Problem Set 5 - Siavash Davani's Website

Exercise 1 (Matrix diagonalization)

In this problem, we want to go through the steps of diagonalizing a matrix in a simple case. Assuming we are given the matrix

A = \begin{pmatrix} 4 & 1 \\ 2 & 3 \end{pmatrix},

(1)

follow the steps below to diagonalize it.

Finding eigenvalues: Solve the characteristic equation $\det(A - \lambda I) = 0$ for λ to find the two eigenvalues of $A$ and call them $\lambda_1$ and $\lambda_2$ .
Solution
We have
$A - \lambda I = \begin{pmatrix} 4 - \lambda & 1 \\ 2 & 3 -\lambda \end{pmatrix}$
(2)
and
$\det(A - \lambda I) = (\lambda-4)(\lambda-3)-(1)(2) = \lambda^2 - 7\lambda + 10.$
(3)

:: EXTRACTED RECORDS ::
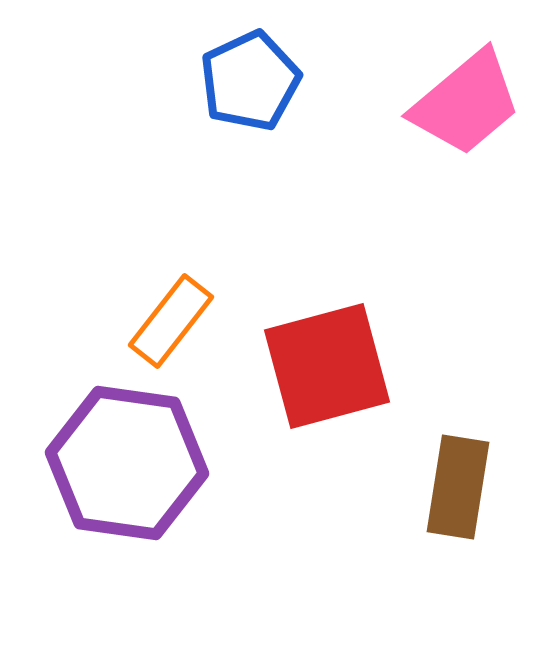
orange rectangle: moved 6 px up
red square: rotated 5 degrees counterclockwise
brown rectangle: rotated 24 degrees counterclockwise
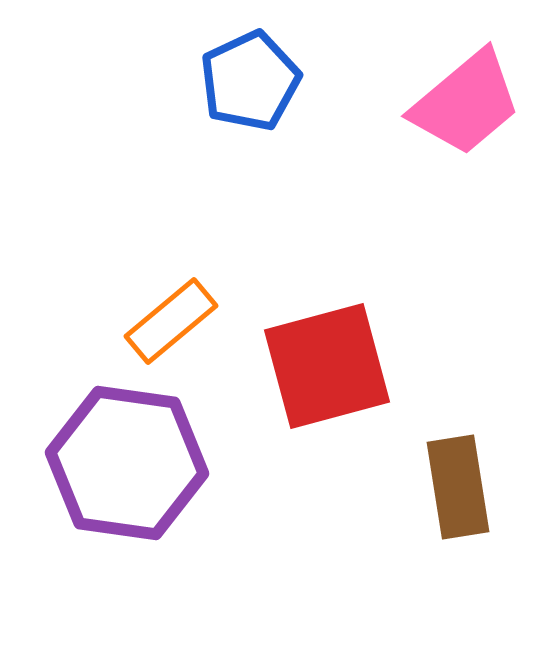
orange rectangle: rotated 12 degrees clockwise
brown rectangle: rotated 18 degrees counterclockwise
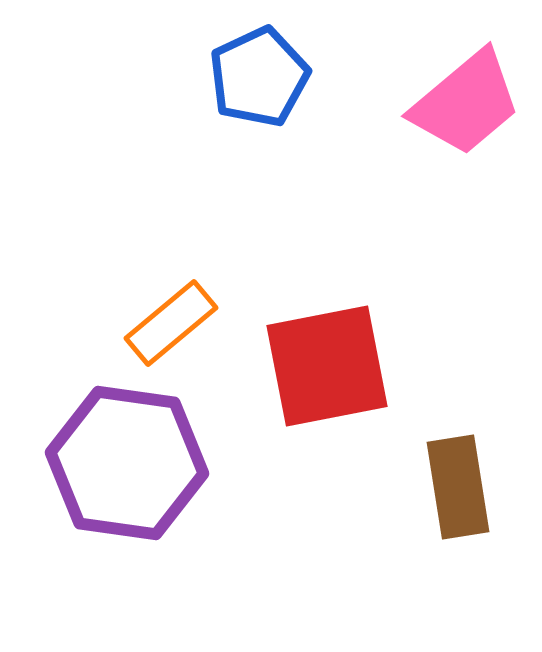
blue pentagon: moved 9 px right, 4 px up
orange rectangle: moved 2 px down
red square: rotated 4 degrees clockwise
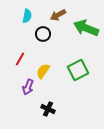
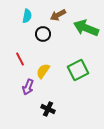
red line: rotated 56 degrees counterclockwise
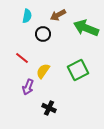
red line: moved 2 px right, 1 px up; rotated 24 degrees counterclockwise
black cross: moved 1 px right, 1 px up
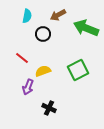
yellow semicircle: rotated 35 degrees clockwise
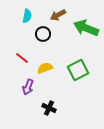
yellow semicircle: moved 2 px right, 3 px up
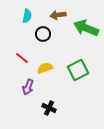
brown arrow: rotated 21 degrees clockwise
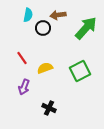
cyan semicircle: moved 1 px right, 1 px up
green arrow: rotated 110 degrees clockwise
black circle: moved 6 px up
red line: rotated 16 degrees clockwise
green square: moved 2 px right, 1 px down
purple arrow: moved 4 px left
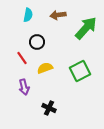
black circle: moved 6 px left, 14 px down
purple arrow: rotated 35 degrees counterclockwise
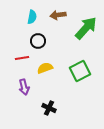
cyan semicircle: moved 4 px right, 2 px down
black circle: moved 1 px right, 1 px up
red line: rotated 64 degrees counterclockwise
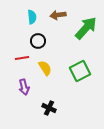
cyan semicircle: rotated 16 degrees counterclockwise
yellow semicircle: rotated 77 degrees clockwise
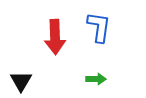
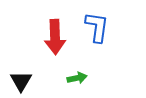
blue L-shape: moved 2 px left
green arrow: moved 19 px left, 1 px up; rotated 12 degrees counterclockwise
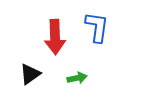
black triangle: moved 9 px right, 7 px up; rotated 25 degrees clockwise
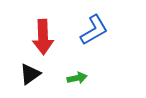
blue L-shape: moved 3 px left, 3 px down; rotated 52 degrees clockwise
red arrow: moved 12 px left
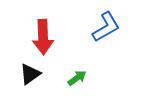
blue L-shape: moved 12 px right, 3 px up
green arrow: rotated 24 degrees counterclockwise
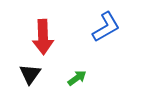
black triangle: rotated 20 degrees counterclockwise
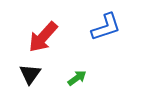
blue L-shape: rotated 12 degrees clockwise
red arrow: rotated 44 degrees clockwise
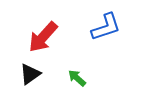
black triangle: rotated 20 degrees clockwise
green arrow: rotated 102 degrees counterclockwise
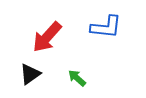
blue L-shape: rotated 24 degrees clockwise
red arrow: moved 4 px right
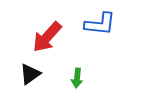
blue L-shape: moved 6 px left, 3 px up
green arrow: rotated 126 degrees counterclockwise
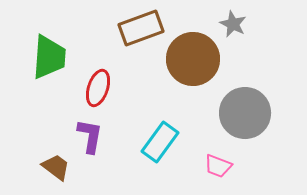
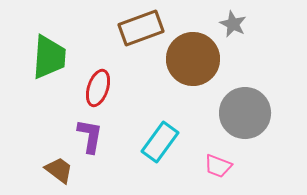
brown trapezoid: moved 3 px right, 3 px down
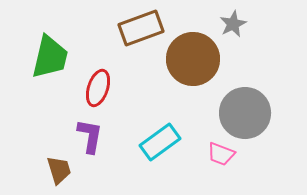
gray star: rotated 20 degrees clockwise
green trapezoid: moved 1 px right; rotated 9 degrees clockwise
cyan rectangle: rotated 18 degrees clockwise
pink trapezoid: moved 3 px right, 12 px up
brown trapezoid: rotated 36 degrees clockwise
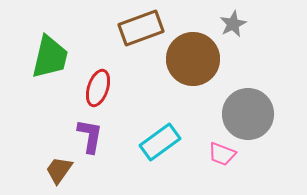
gray circle: moved 3 px right, 1 px down
pink trapezoid: moved 1 px right
brown trapezoid: rotated 128 degrees counterclockwise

:: ACTIONS TO TAKE ::
a – According to the problem set, what polynomial is det(A − λI) equal to?
b – Reproduce the part of the problem set that starts at "Problem Set 5" and ends at "and $\lambda_2$ .".

:: EXERCISE RESPONSES ::
a – λ² − 7λ + 10

b –
Problem Set 5 - Siavash Davani's Website

Exercise 1 (Matrix diagonalization)

In this problem, we want to go through the steps of diagonalizing a matrix in a simple case. Assuming we are given the matrix

A = \begin{pmatrix} 4 & 1 \\ 2 & 3 \end{pmatrix},

(1)

follow the steps below to diagonalize it.

Finding eigenvalues: Solve the characteristic equation $\det(A - \lambda I) = 0$ for λ to find the two eigenvalues of $A$ and call them $\lambda_1$ and $\lambda_2$ .